* What you should do
Throughout the listing that follows, find each line with the word "Sudoku" and copy it.

* Extracted information
--
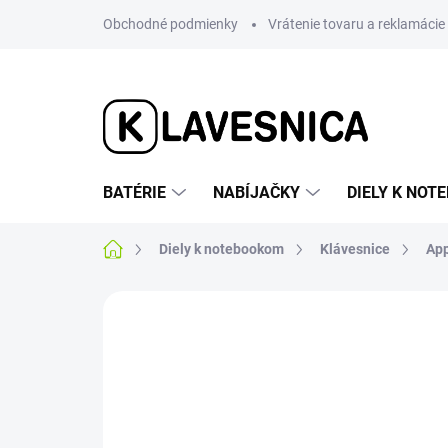
Prejsť
Obchodné podmienky
Vrátenie tovaru a reklamácie
na
obsah
BATÉRIE
NABÍJAČKY
DIELY K NO
Domov
Diely k notebookom
Klávesnice
Ap
Neohodnotené
Podrobnosti hodnotenia
AKCIA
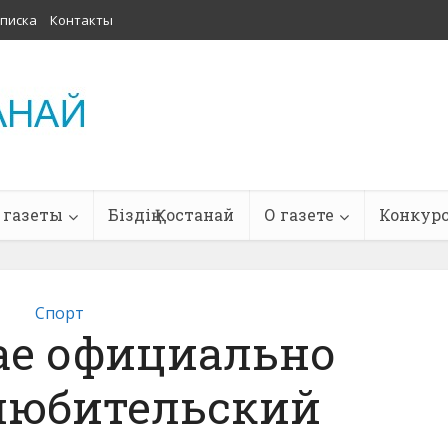
писка
Контакты
 газеты
Біздің Қостанай
О газете
Конкур
Спорт
ае официально
любительский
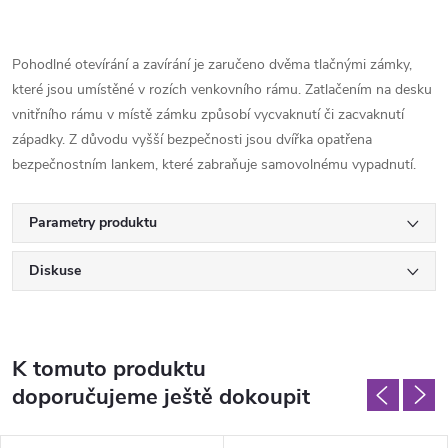
Pohodlné otevírání a zavírání je zaručeno dvěma tlačnými zámky,
které jsou umístěné v rozích venkovního rámu. Zatlačením na desku
vnitřního rámu v místě zámku způsobí vycvaknutí či zacvaknutí
západky. Z důvodu vyšší bezpečnosti jsou dvířka opatřena
bezpečnostním lankem, které zabraňuje samovolnému vypadnutí.
Parametry produktu
Diskuse
K tomuto produktu
doporučujeme ještě dokoupit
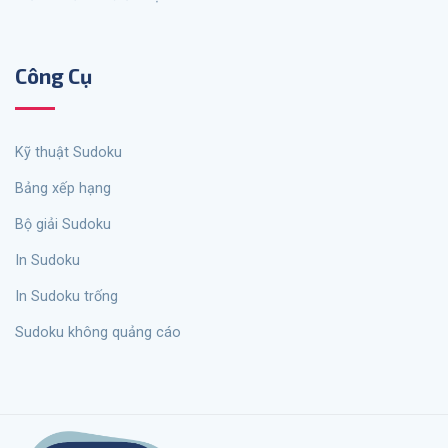
Công Cụ
Kỹ thuật Sudoku
Bảng xếp hạng
Bộ giải Sudoku
In Sudoku
In Sudoku trống
Sudoku không quảng cáo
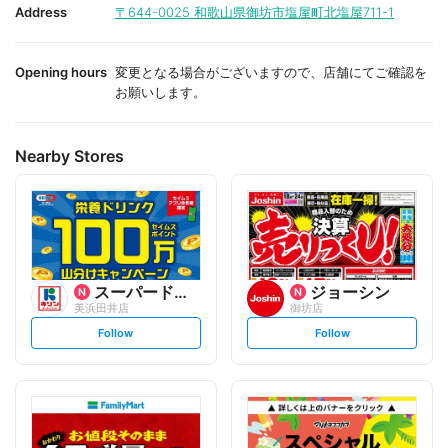
i
i
Address
〒644-0025
和歌山県御坊市塩屋町北塩屋711-1
t
t
e
e
Opening hours
変更となる場合がございますので、店舗にてご確認を
お願いします。
Nearby Stores
スーパードラッグキリン
ジョーシン
美浜田井店
御坊店
s
s
Follow
Follow
e
e
t
t
f
f
o
o
l
l
l
l
o
o
w
w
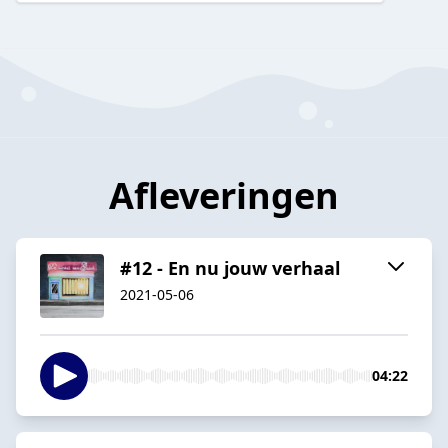
Afleveringen
#12 - En nu jouw verhaal
2021-05-06
04:22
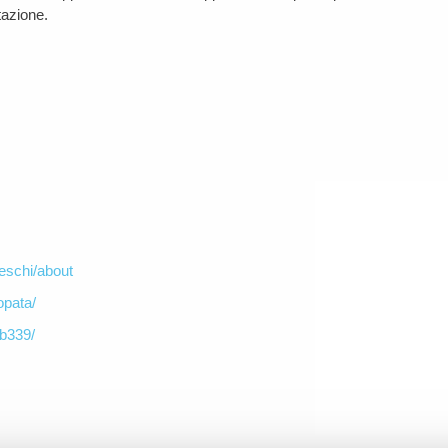
tazione.
eschi/about
opata/
ab339/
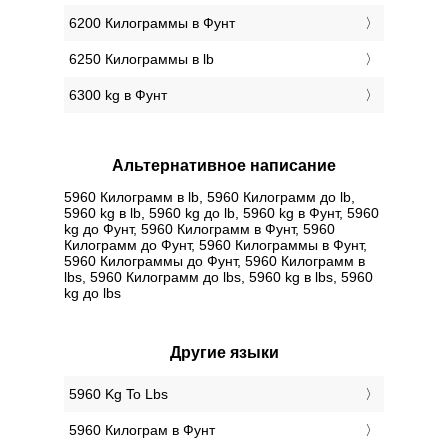
6200 Килограммы в Фунт
6250 Килограммы в lb
6300 kg в Фунт
Альтернативное написание
5960 Килограмм в lb, 5960 Килограмм до lb,
5960 kg в lb, 5960 kg до lb, 5960 kg в Фунт, 5960
kg до Фунт, 5960 Килограмм в Фунт, 5960
Килограмм до Фунт, 5960 Килограммы в Фунт,
5960 Килограммы до Фунт, 5960 Килограмм в
lbs, 5960 Килограмм до lbs, 5960 kg в lbs, 5960
kg до lbs
Другие языки
‎5960 Kg To Lbs
‎5960 Килограм в Фунт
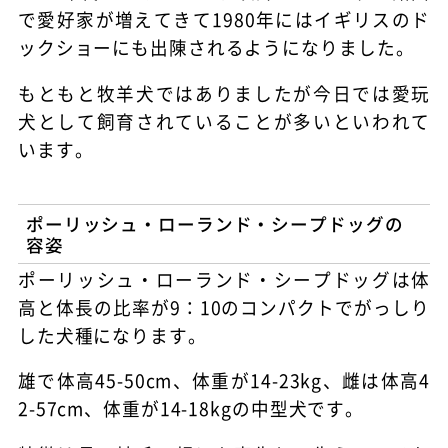
で愛好家が増えてきて1980年にはイギリスのド
ックショーにも出陳されるようになりました。
もともと牧羊犬ではありましたが今日では愛玩
犬として飼育されていることが多いといわれて
います。
ポーリッシュ・ローランド・シープドッグの
容姿
ポーリッシュ・ローランド・シープドッグは体
高と体長の比率が9：10のコンパクトでがっしり
した犬種になります。
雄で体高45-50cm、体重が14-23kg、雌は体高4
2-57cm、体重が14-18kgの中型犬です。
--
* Expected answer
Kỹ thuật Sudoku
Bộ giải Sudoku
In Sudoku
In Sudoku trống
Sudoku không quảng cáo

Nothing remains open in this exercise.